As we moved to pick up trays and utensils for dinner, greeting other friends and maintaining steady conversation about our lives, I kept thinking about the brother behind the podium. Had I watched the same scene unfold a year earlier, I would have been annoyed by the delay, maybe even embarrassed by his predicament. I could imagine the questions that would have been running through my head—Why can't they find someone who can read, who at least knows where the first book in the Bible is located? But today, I could have listened to him for an hour. Without knowing it, he had welcomed me, with his imperfect speech and the fact that he needed help finding Genesis.

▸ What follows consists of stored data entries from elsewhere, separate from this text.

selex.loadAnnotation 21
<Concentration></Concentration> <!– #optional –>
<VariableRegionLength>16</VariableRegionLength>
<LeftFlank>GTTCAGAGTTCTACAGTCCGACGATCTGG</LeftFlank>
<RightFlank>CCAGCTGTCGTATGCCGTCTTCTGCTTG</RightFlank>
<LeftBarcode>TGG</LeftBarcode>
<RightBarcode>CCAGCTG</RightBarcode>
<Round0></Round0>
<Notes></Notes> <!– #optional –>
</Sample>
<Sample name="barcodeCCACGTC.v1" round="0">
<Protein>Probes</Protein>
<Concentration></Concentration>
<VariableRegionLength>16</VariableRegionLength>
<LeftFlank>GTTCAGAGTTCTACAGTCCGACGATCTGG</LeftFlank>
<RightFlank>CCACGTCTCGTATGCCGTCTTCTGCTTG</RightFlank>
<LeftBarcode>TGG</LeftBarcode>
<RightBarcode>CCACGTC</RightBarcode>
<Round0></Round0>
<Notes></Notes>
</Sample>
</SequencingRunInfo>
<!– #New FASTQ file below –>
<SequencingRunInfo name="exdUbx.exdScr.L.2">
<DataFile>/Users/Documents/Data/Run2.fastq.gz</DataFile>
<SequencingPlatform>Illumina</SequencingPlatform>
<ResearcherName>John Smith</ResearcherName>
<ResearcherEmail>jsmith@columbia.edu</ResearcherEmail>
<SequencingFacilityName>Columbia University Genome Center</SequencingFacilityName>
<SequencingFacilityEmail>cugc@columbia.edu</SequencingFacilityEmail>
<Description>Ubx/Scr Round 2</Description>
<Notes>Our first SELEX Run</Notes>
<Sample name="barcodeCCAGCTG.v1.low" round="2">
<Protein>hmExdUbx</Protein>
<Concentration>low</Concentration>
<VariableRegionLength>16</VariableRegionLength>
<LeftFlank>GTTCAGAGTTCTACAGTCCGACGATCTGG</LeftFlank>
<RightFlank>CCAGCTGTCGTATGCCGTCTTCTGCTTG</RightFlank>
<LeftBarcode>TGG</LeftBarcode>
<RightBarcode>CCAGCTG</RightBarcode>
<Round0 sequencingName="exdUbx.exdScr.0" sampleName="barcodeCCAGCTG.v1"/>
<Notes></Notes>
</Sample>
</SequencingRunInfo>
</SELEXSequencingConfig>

He allowed me to envision Penny one day reading the Bible in public. He allowed me to believe Penny could be treated as a fellow child of God without distinction, without dividing lines.

In seminary, it's easy to think that getting your papers in on time and memorizing Hebrew vocab words and learning how to preach good sermons will set you up to serve the church. On some level, they will. But only if those things come in the context of the people who make up the Body of Christ. It's easy to forget the importance of those who will never be able to tell you about Greek participles or modalism or use big words like eschatological and pericope. But Jesus tells us that remembering the poor, the spiritually depleted, the little children, the ones he calls "the least of these," is of the utmost importance. Not only because we are called to serve those people, but because we are called to recognize ourselves in and among them, because in and as we recognize our common humanity, our common limitation, dependence, vulnerability, and need, we receive his blessing, we become the blessed ones, the ones who inherit the kingdom of God.